Exercise brief: Please copy the items below word for word, starting at their very first line and ending with the line that contains "Sudoku ist seit Jahrzehnten beliebt bei", that line included.

Available data:
────────────────

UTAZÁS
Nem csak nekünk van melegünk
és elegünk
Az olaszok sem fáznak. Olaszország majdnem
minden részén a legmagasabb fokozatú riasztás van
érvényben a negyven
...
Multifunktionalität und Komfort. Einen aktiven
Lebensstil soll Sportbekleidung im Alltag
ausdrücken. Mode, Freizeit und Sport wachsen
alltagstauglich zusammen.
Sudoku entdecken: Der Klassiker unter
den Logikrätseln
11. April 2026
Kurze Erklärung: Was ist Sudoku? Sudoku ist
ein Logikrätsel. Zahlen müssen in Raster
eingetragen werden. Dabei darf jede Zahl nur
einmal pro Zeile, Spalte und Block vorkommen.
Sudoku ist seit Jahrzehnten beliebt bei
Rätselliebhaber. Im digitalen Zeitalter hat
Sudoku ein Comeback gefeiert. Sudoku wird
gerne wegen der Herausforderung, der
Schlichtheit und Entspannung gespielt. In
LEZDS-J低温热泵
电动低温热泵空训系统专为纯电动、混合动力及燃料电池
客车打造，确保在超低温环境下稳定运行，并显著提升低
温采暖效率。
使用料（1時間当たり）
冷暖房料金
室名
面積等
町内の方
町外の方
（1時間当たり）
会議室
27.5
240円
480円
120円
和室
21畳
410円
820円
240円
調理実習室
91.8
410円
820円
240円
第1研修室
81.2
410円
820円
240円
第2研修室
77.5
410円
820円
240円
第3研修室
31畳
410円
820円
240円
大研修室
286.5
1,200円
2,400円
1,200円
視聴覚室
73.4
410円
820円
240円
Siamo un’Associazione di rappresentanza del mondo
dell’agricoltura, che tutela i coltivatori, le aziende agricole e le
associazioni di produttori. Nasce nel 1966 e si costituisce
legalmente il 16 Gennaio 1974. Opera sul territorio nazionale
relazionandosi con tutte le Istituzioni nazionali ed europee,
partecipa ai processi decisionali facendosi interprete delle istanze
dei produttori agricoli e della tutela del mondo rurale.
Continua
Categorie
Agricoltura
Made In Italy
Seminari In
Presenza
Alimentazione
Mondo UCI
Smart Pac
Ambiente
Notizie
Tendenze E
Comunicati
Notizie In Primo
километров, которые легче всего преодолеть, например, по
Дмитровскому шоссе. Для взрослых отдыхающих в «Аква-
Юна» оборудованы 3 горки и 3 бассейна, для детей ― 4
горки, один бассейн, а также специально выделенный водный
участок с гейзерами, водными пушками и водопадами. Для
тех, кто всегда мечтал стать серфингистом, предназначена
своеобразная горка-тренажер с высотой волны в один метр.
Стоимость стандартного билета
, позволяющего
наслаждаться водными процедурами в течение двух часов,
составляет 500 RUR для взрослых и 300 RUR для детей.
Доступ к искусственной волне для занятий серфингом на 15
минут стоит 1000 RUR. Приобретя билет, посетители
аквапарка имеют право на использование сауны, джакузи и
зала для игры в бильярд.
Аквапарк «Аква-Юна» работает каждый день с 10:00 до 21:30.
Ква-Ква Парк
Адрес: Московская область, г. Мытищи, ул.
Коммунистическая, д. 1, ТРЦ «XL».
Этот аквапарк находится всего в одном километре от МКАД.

────────────────

Finished task:
UTAZÁS
Nem csak nekünk van melegünk
és elegünk
Az olaszok sem fáznak. Olaszország majdnem
minden részén a legmagasabb fokozatú riasztás van
érvényben a negyven
...
Multifunktionalität und Komfort. Einen aktiven
Lebensstil soll Sportbekleidung im Alltag
ausdrücken. Mode, Freizeit und Sport wachsen
alltagstauglich zusammen.
Sudoku entdecken: Der Klassiker unter
den Logikrätseln
11. April 2026
Kurze Erklärung: Was ist Sudoku? Sudoku ist
ein Logikrätsel. Zahlen müssen in Raster
eingetragen werden. Dabei darf jede Zahl nur
einmal pro Zeile, Spalte und Block vorkommen.
Sudoku ist seit Jahrzehnten beliebt bei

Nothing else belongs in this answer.